§ What is required
Each line from the one containing "List each element's" through the last line of the records is to be repeated exactly, with all pictures left out.

[[ Dataset records, beginning ]]

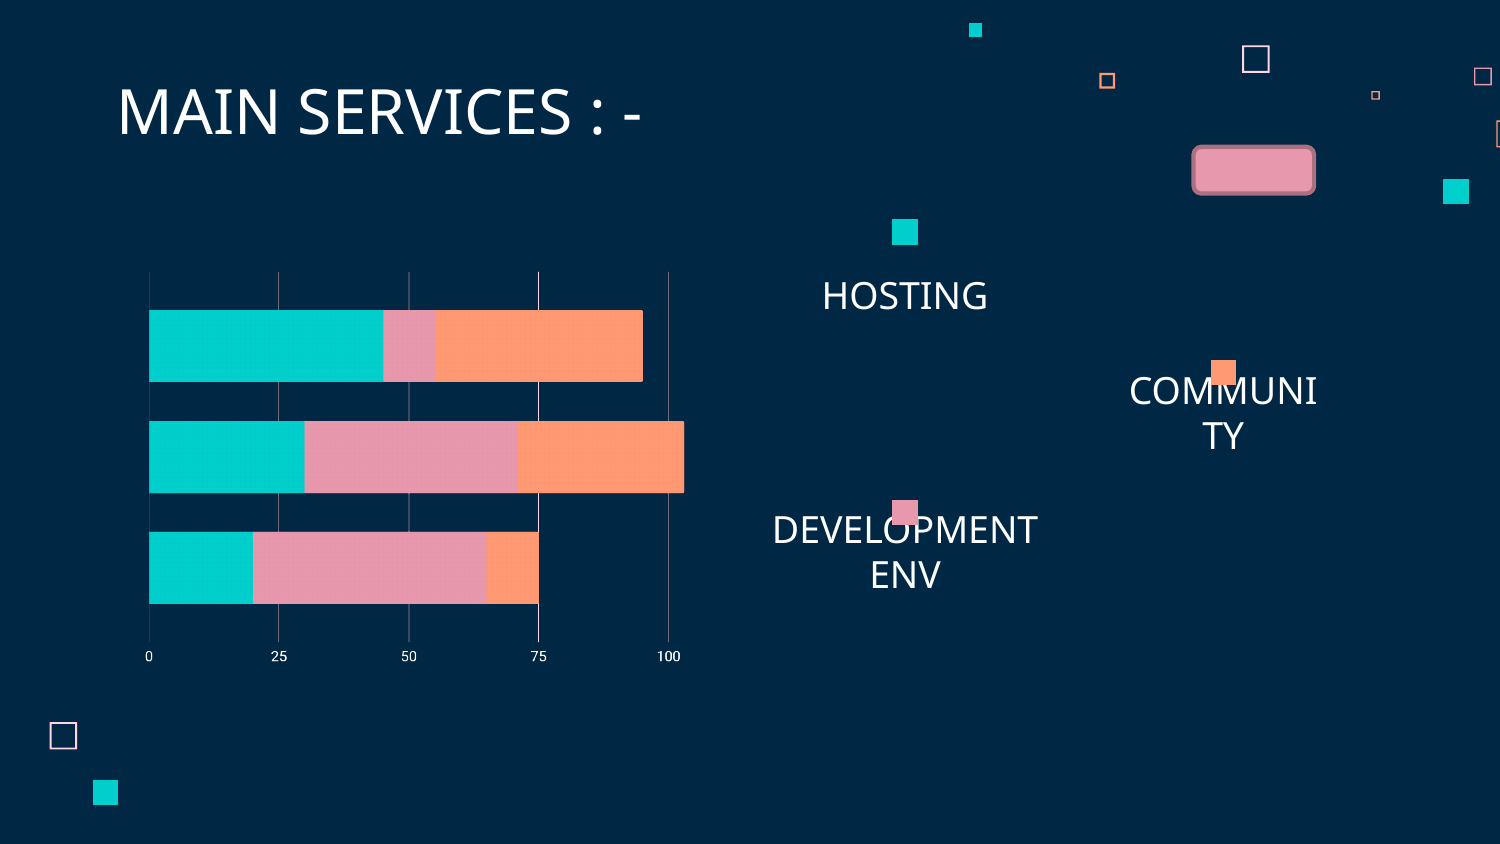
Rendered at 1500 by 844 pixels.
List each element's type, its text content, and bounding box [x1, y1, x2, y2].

picture [126, 249, 718, 687]
title MAIN SERVICES : - [101, 67, 878, 163]
text_box [892, 499, 918, 526]
text_box [892, 219, 918, 246]
title DEVELOPMENT ENV [746, 564, 1065, 611]
text_box [1191, 144, 1317, 196]
title HOSTING [786, 285, 1025, 333]
title COMMUNITY [1104, 425, 1343, 473]
text_box [1210, 359, 1237, 386]
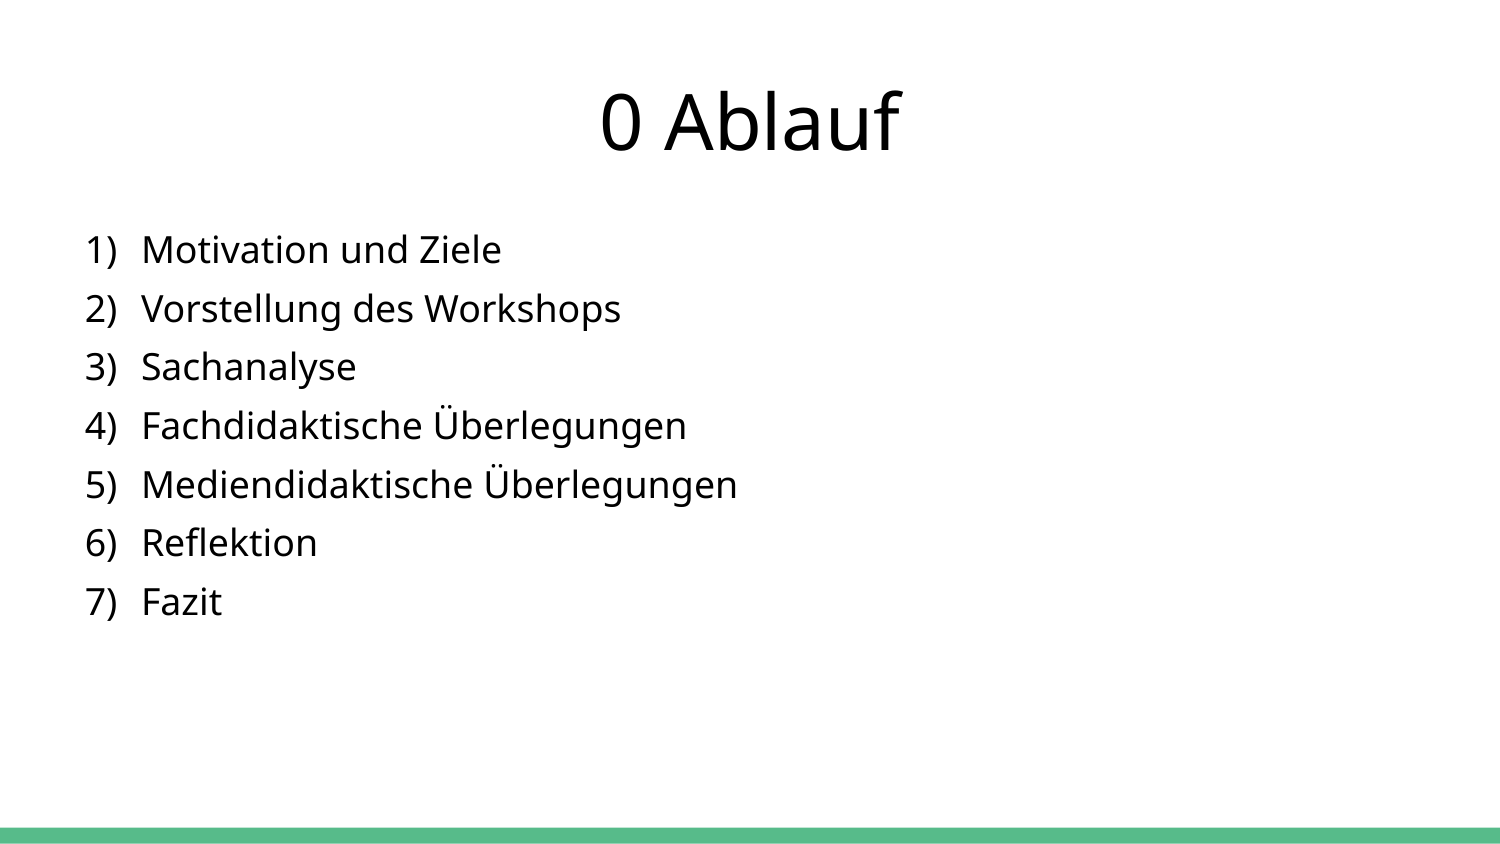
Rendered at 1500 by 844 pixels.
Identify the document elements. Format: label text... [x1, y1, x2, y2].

title 0 Ablauf [51, 51, 1449, 189]
list Motivation und Ziele Vorstellung des Workshops Sachanalyse Fachdidaktische Überlegungen Mediendidaktische Überlegungen Reflektion Fazit [51, 200, 1449, 752]
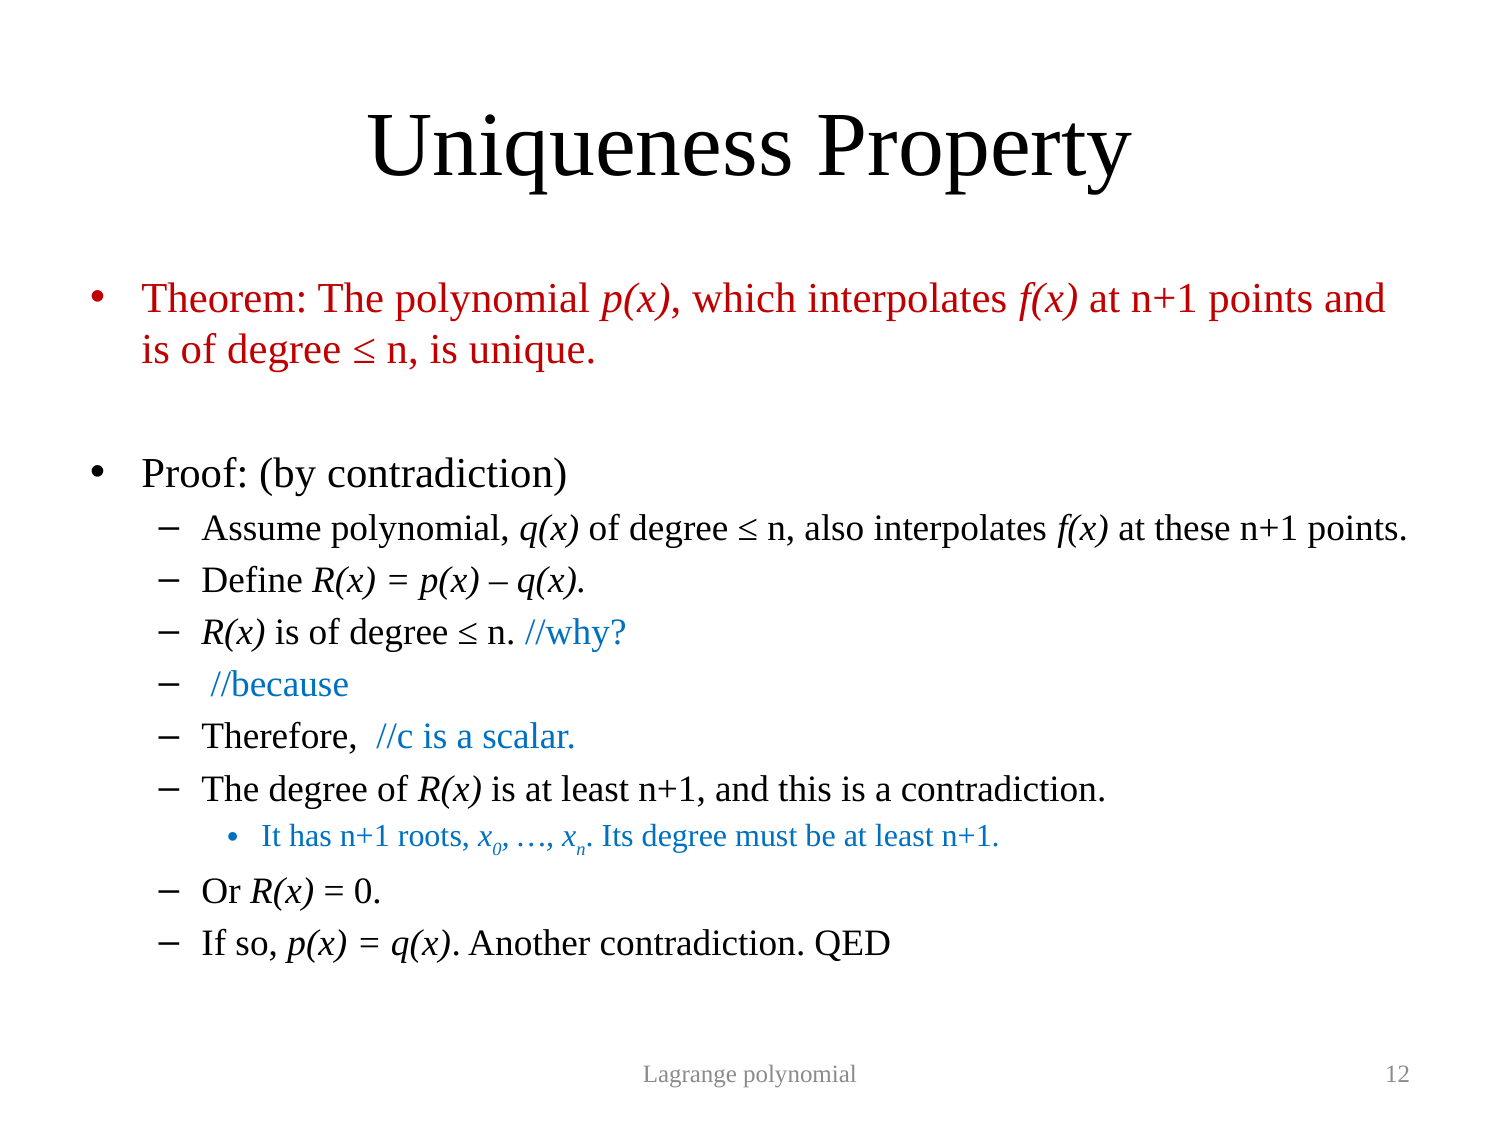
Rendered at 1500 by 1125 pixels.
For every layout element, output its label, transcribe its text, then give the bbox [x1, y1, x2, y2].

title Uniqueness Property [75, 45, 1425, 233]
footer Lagrange polynomial [512, 1042, 988, 1103]
slide_number 12 [1074, 1042, 1425, 1103]
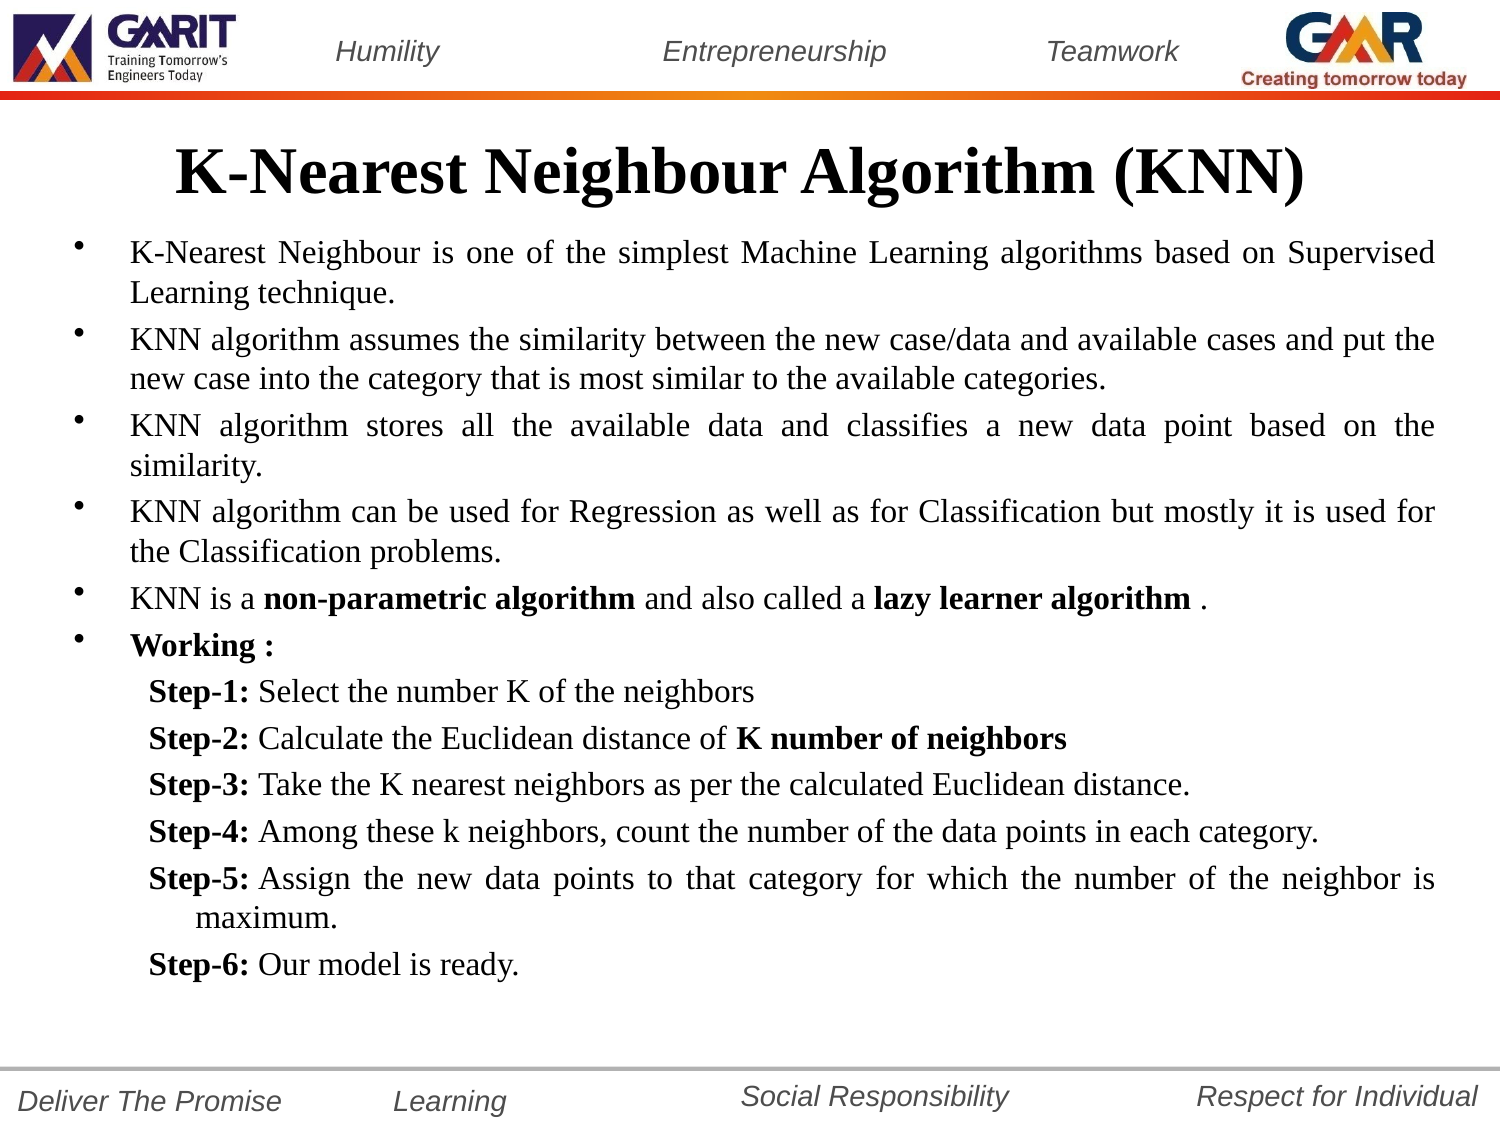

[[ Dataset records, end ]]

§ Task solution
List each element's type, its text content, and bounding box [x1, y1, x2, y2].

picture [126, 249, 718, 687]
title MAIN SERVICES : - [101, 67, 878, 163]
text_box [892, 499, 918, 526]
text_box [892, 219, 918, 246]
title DEVELOPMENT ENV [746, 564, 1065, 611]
text_box [1191, 144, 1317, 196]
title HOSTING [786, 285, 1025, 333]
title COMMUNITY [1104, 425, 1343, 473]
text_box [1210, 359, 1237, 386]
Rendered at 1500 by 844 pixels.
Identify the document elements. Format: label text... [x1, y1, x2, y2].

title 0 Ablauf [51, 51, 1449, 189]
list Motivation und Ziele Vorstellung des Workshops Sachanalyse Fachdidaktische Überlegungen Mediendidaktische Überlegungen Reflektion Fazit [51, 200, 1449, 752]
Rendered at 1500 by 1125 pixels.
For every layout element, output its label, transcribe its text, then give the bbox [x1, y1, x2, y2].

title Uniqueness Property [75, 45, 1425, 233]
footer Lagrange polynomial [512, 1042, 988, 1103]
slide_number 12 [1074, 1042, 1425, 1103]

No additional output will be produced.